The regularities of diffusion-controlled growth and dissolution of a large random ensemble of hemispherical nuclei on an indifferent macroelectrode surface are analyzed using the proposed model under potential sweep conditions. The model considers the relationship between the concentration profiles to the nucleus due to spherical diffusion and to the electrode due to planar diffusion, and the distribution function of Voronoi cell areas. The simulated cyclic voltammograms (CVs) reproduce all the characteristic features of experimental CVs for 3D nucleation/growth processes. The influence of the number density of nuclei and scan parameters on the calculated CVs is studied.

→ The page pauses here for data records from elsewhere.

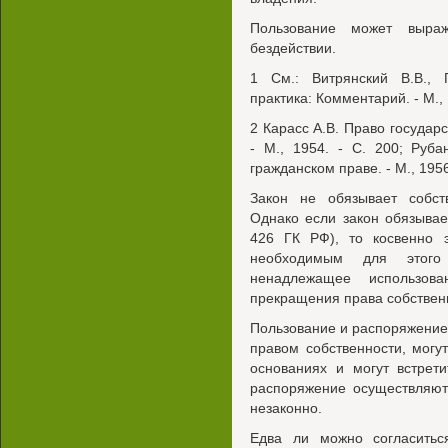
Пользование может выраж
бездействии.
1 См.: Витрянский В.В., 
практика: Комментарий. - М., 
2 Карасс A.B. Право государ
- М., 1954. - С. 200; Руб
гражданском праве. - М., 1956
Закон не обязывает собст
Однако если закон обязывает
426 ГК РФ), то косвенно 
необходимым для этого
ненадлежащее использова
прекращения права собственно
Пользование и распоряжение,
правом собственности, мог
основаниях и могут встрети
распоряжение осуществляют
незаконно.
Едва ли можно согласитьс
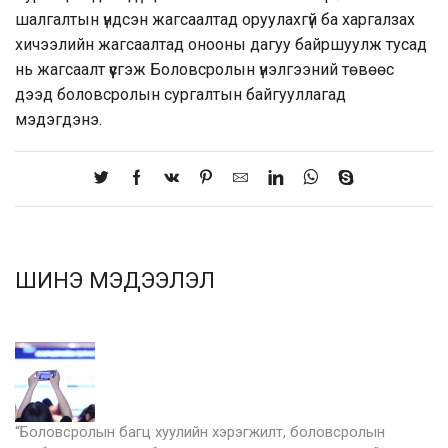
шалгалтын үндсэн жагсаалтад оруулахгүй ба харгалзах
хичээлийн жагсаалтад онооны дагуу байршуулж тусад
нь жагсаалт үүсгэж Боловсролын үнэлгээний төвөөс
дээд боловсролын сургалтын байгууллагад
мэдэгдэнэ.
ШИНЭ МЭДЭЭЛЭЛ
“Боловсролын багц хуулийн хэрэгжилт, боловсролын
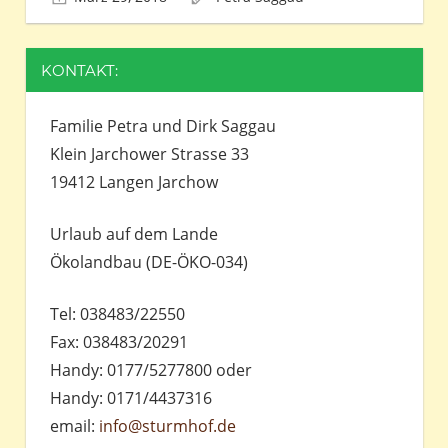
KONTAKT:
Familie Petra und Dirk Saggau
Klein Jarchower Strasse 33
19412 Langen Jarchow
Urlaub auf dem Lande
Ökolandbau (DE-ÖKO-034)
Tel: 038483/22550
Fax: 038483/20291
Handy: 0177/5277800 oder
Handy: 0171/4437316
email:
info@sturmhof.de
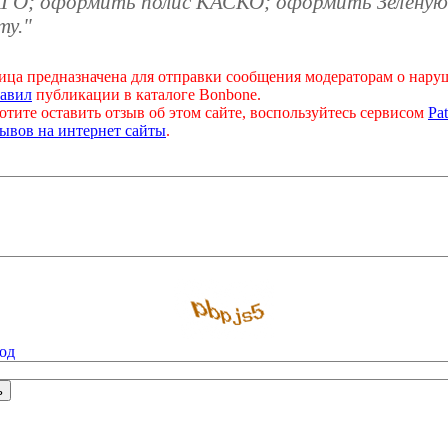
ГО; оформить полис КАСКО; оформить Зелену
ту."
ица предназначена для отправки сообщения модераторам о нар
авил
публикации в каталоге Bonbone.
отите оставить отзыв об этом сайте, воспользуйтесь сервисом
Pat
ывов на интернет сайты
.
од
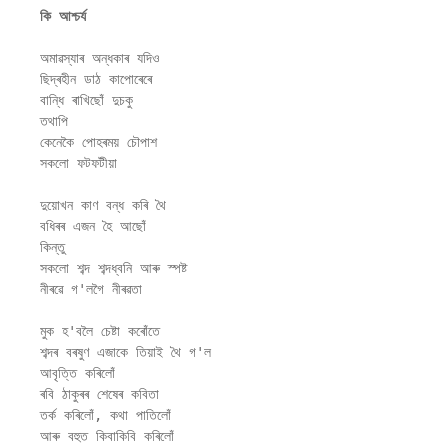
কি আশ্চৰ্য
অমাৱস্যাৰ অন্ধকাৰ যদিও 

ছিদ্ৰহীন ডাঠ কাপোৰেৰে 

বান্ধি ৰাখিছোঁ দুচকু 

তথাপি 

কেনেকৈ পোহৰময় চৌপাশ 

সকলো ফটফটীয়া 

দুয়োখন কাণ বন্ধ কৰি থৈ

বধিৰৰ এজন হৈ আছোঁ 

কিন্তু 

সকলো শব্দ শব্দধ্বনি আৰু স্পষ্ট 

নীৰৱে গ'লগৈ নীৰৱতা 

মুক হ'বলৈ চেষ্টা কৰোঁতে

শব্দৰ বৰষুণ এজাকে তিয়াই থৈ গ'ল 

আবৃত্তি কৰিলোঁ 

ৰবি ঠাকুৰৰ শেষেৰ কবিতা 

তৰ্ক কৰিলোঁ, কথা পাতিলোঁ 

আৰু বহুত কিবাকিবি কৰিলোঁ 
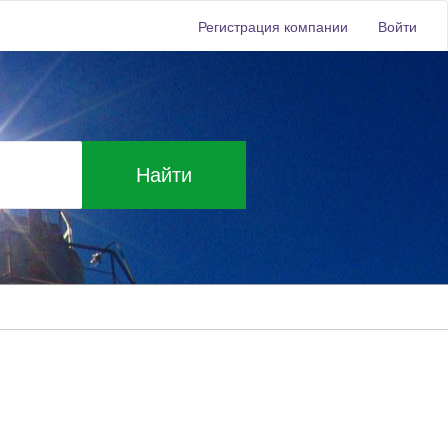
Регистрация компании
Войти
Найти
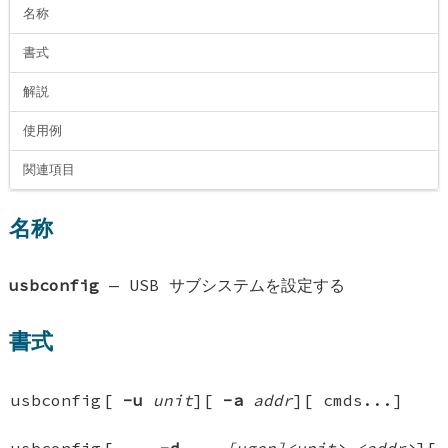
名称
書式
解説
使用例
関連項目
名称
usbconfig
—
USB サブシステムを設定する
書式
usbconfig
[
-u
unit
][
-a
addr
][
cmds...
]
usbconfig
[
-d
[ugen]<unit>.<addr>
][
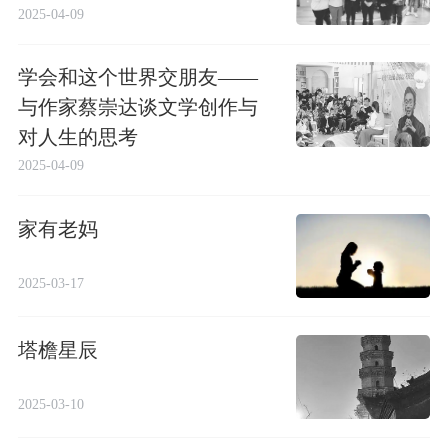
2025-04-09
学会和这个世界交朋友——
与作家蔡崇达谈文学创作与
对人生的思考
2025-04-09
家有老妈
2025-03-17
塔檐星辰
2025-03-10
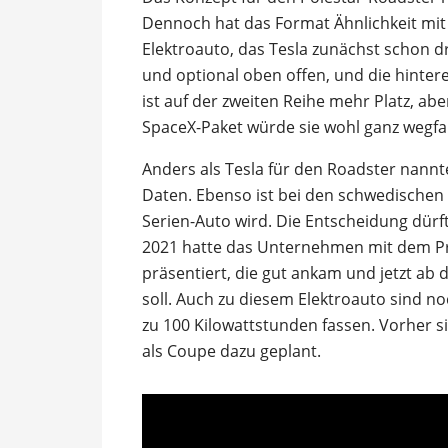
Dennoch hat das Format Ähnlichkeit mit
Elektroauto, das Tesla zunächst schon dre
und optional oben offen, und die hintere
ist auf der zweiten Reihe mehr Platz, a
SpaceX-Paket würde sie wohl ganz wegfal
Anders als Tesla für den Roadster nannte
Daten. Ebenso ist bei den schwedischen
Serien-Auto wird. Die Entscheidung dür
2021 hatte das Unternehmen mit dem Pre
präsentiert, die gut ankam und jetzt ab 
soll. Auch zu diesem Elektroauto sind n
zu 100 Kilowattstunden fassen. Vorher s
als Coupe dazu geplant.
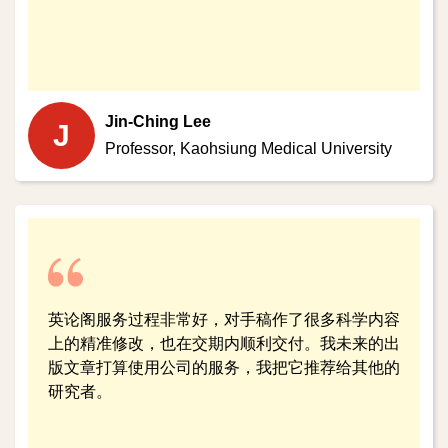
Jin-Ching Lee
J
Professor,
Kaohsiung Medical University
英论阁服务过程非常好，对手稿作了很多科学内容
上的精准修改，也在交期内顺利交付。我未来的出
版文章打算使用公司的服务，我把它推荐给其他的
研究者。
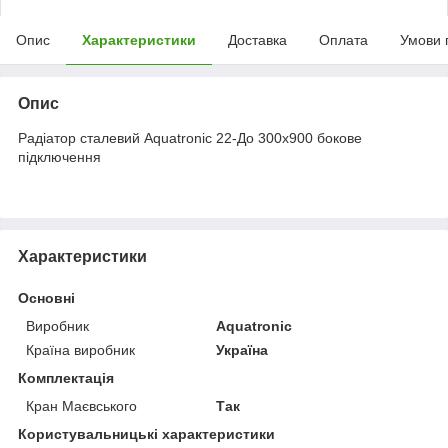
Опис
Характеристики
Доставка
Оплата
Умови 
Опис
Радіатор сталевий Aquatronic 22-До 300х900 бокове
підключення
Характеристики
Основні
Виробник
Aquatronic
Країна виробник
Україна
Комплектація
Кран Маєвського
Так
Користувальницькі характеристики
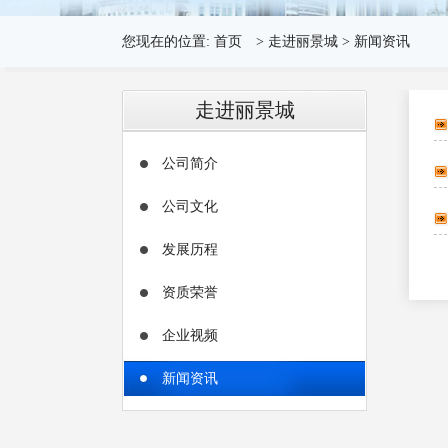
您现在的位置:
首页
>
走进丽景城
>
新闻资讯
走进丽景城
公司简介
公司文化
发展历程
资质荣誉
企业视频
新闻资讯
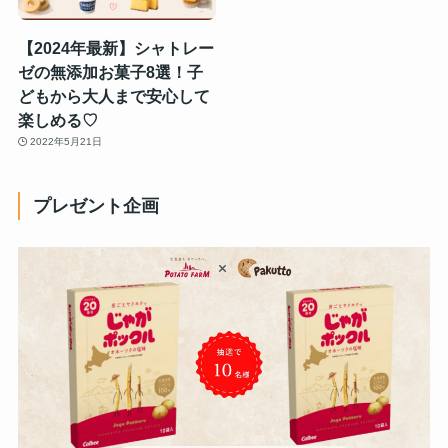
【2024年最新】シャトレー
ゼの無添加お菓子8選！子
どもから大人まで安心して
楽しめる♡
2022年5月21日
プレゼント企画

It is shown that an increase in the scan rate and a decrease in the number density of nuclei can lead to a significant transformation of the CV cathodic part up to the formation of a current loop. Furthermore, a shift of the peak potential in the cathodic direction can be observed as the scan rate increases in the case of 3D diffusion-controlled growth. The discrepancy with the Berzins-Delahay model is discussed and an approach is proposed for determining the diffusion coefficient of depositing ions in the case of a nonlinear dependence of the peak current density on the square root of the scan rate. The influence of the Voronoi cell area and scan parameters on the nucleus size evolution and size distribution is analyzed.